**What is needed:**
Print the section of the text below on game theory and interactive games starting at "We contend that" and ending at "state their name.", reproducing it word for word.

**Text shown:**
------------------------------

Game theory researchers have extensively studied the representations and strategies used in games [3]. The types of games examined as part of game theory, however, tend to differ from our common notion of interactive games. Games in game theory tend to encompass limited interactions over a small range of behaviors and are focused on a small number of well-defined interactions. The Ultimatum Game, for example, requires one individual to divide a valuable resource while the other individual in the game can accept the division and receive a share or reject the division and both players receive nothing. Moreover, game theory focuses on conceptualizations for strategic interaction. In contrast, interactive games like Monopoly and poker offer players several different actions as part of a sequential ongoing interaction in which a player’s motives may change as the game proceeds or depend on who is playing.

We contend that learning a pattern of interactions, such as those used in most interactive games, is a critical component for human-robot interaction because many interpersonal interactions follow prescribed patterns [4]. Methods developed for learning the structure of an interactive game could potentially be applied to the human-robot interaction scenarios encountered in a wide variety of social environments. For example, in most western cultures when meeting a new person the expected pattern of interaction is to introduce oneself, to shake the other person’s hand, and to then wait for the other person to state their name.

------------------------------

**Source material:**
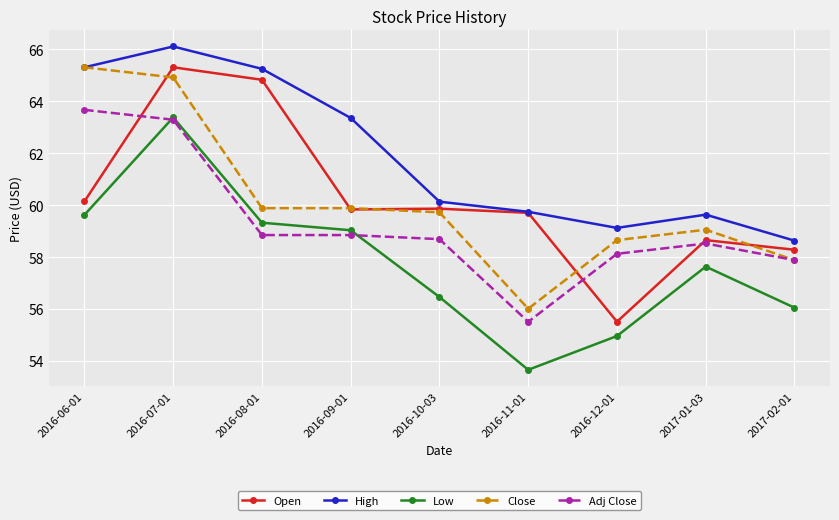

How many intersections are there between Low and Adj Close?

2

------------------------------

**Answer area:**
We contend that learning a pattern of interactions, such as those used in most interactive games, is a critical component for human-robot interaction because many interpersonal interactions follow prescribed patterns [4]. Methods developed for learning the structure of an interactive game could potentially be applied to the human-robot interaction scenarios encountered in a wide variety of social environments. For example, in most western cultures when meeting a new person the expected pattern of interaction is to introduce oneself, to shake the other person’s hand, and to then wait for the other person to state their name.